(検討用の文章)
################

事案は、「Xら6名は、少数組合の組合員でいずれも当時55歳以上の管理職にあり、60歳定年制を採用するY銀行の銀行員であった。Yは、賃金制度の2度の見直しの際、労組(従業員の73%が加入)の同意は得たが、少数組合の同意を得ないまま実施した。これにより、Xらは管理職の肩書きを失うとともに賃金が減額した。そこで、Xらは、就業規則の変更は同意をしていないXらには効力が及ばないとして、差額賃金の支払等を請求する訴えを起こしたもの」である。

 これは、みちのく銀行事件であるが、最高裁(最判H12,9,7)は次のように判示した。

1 就業規則が「合理的」なものでなければならないことについては、以前度々述べているので、ここでは割愛する。

2 就業規則等の変更は、Yにとって、高度の経営上の必要性があったということはできる。

################

保存データ
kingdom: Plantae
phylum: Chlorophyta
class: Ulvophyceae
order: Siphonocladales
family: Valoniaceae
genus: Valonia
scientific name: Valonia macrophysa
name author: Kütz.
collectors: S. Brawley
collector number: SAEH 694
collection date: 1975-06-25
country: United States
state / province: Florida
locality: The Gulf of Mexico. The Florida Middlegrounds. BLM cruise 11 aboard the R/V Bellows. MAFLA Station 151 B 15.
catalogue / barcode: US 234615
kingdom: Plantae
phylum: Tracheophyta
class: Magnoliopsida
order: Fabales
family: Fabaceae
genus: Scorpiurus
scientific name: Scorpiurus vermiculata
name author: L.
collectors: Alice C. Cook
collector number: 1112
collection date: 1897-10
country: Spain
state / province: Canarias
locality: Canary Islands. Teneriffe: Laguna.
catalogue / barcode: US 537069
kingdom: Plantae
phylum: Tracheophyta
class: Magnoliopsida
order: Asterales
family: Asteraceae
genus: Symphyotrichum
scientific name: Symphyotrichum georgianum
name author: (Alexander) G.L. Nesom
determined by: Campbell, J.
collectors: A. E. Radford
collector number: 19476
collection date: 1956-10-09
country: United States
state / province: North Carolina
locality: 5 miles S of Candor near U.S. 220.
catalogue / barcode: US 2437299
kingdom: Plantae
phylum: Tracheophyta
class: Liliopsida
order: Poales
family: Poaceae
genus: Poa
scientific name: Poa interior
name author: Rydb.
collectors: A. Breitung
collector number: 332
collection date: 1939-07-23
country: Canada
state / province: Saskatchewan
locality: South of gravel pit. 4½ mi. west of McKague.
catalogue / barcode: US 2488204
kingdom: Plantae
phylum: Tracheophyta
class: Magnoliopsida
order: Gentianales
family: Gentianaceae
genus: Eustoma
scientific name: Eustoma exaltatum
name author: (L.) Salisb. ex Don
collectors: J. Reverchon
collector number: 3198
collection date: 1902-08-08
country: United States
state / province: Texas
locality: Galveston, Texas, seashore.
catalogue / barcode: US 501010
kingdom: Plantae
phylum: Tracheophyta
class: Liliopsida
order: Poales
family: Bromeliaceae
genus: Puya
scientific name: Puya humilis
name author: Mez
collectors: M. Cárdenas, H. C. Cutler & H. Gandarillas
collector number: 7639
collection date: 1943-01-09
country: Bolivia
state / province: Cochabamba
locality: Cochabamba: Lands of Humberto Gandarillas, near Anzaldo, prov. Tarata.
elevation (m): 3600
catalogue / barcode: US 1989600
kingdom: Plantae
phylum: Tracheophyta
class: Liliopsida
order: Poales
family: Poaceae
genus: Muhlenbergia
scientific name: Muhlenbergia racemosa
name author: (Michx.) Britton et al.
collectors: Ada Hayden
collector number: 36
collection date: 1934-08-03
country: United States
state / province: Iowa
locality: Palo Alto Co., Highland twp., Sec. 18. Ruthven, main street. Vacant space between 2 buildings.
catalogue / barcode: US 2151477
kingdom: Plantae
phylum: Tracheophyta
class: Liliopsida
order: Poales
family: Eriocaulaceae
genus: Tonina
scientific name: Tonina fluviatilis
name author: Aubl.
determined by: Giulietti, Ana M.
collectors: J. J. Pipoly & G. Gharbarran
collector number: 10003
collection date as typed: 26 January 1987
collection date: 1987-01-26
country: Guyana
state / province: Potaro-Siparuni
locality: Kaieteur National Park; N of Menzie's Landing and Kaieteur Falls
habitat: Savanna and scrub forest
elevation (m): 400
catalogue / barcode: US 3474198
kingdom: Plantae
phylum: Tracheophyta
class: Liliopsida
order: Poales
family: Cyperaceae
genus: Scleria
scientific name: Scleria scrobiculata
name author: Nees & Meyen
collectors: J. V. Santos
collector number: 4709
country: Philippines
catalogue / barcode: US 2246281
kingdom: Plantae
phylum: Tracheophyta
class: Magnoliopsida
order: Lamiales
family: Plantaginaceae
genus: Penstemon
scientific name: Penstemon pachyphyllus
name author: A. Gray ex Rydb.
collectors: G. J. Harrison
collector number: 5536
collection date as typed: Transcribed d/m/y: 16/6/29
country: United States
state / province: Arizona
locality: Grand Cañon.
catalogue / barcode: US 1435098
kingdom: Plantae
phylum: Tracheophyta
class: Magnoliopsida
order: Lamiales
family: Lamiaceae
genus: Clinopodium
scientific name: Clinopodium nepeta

################

(作業指示)
[a] みちのく銀行事件の文章から、「事案は、「Xら6名は、少数組」から「訴えを起こしたもの」である。」までを、両端の語句も含めて一字一句そのまま書き写しなさい。
[b] 次の記述(i)〜(iii)がみちのく銀行事件の文章の内容と一致するかを「はい」か「いいえ」で答え、それぞれ判断の決め手となる文章中の語句を正確に引用しなさい。(i) 労組には従業員の73%が加入していた。(ii) Yは少数組合の同意を得たうえで賃金制度の見直しを実施した。(iii) Y銀行は65歳定年制を採用していた。

(解答)
[a]
事案は、「Xら6名は、少数組合の組合員でいずれも当時55歳以上の管理職にあり、60歳定年制を採用するY銀行の銀行員であった。Yは、賃金制度の2度の見直しの際、労組(従業員の73%が加入)の同意は得たが、少数組合の同意を得ないまま実施した。これにより、Xらは管理職の肩書きを失うとともに賃金が減額した。そこで、Xらは、就業規則の変更は同意をしていないXらには効力が及ばないとして、差額賃金の支払等を請求する訴えを起こしたもの」である。

[b]
(i) はい。「労組(従業員の73%が加入)」
(ii) いいえ。「少数組合の同意を得ないまま実施した」
(iii) いいえ。「60歳定年制を採用するY銀行」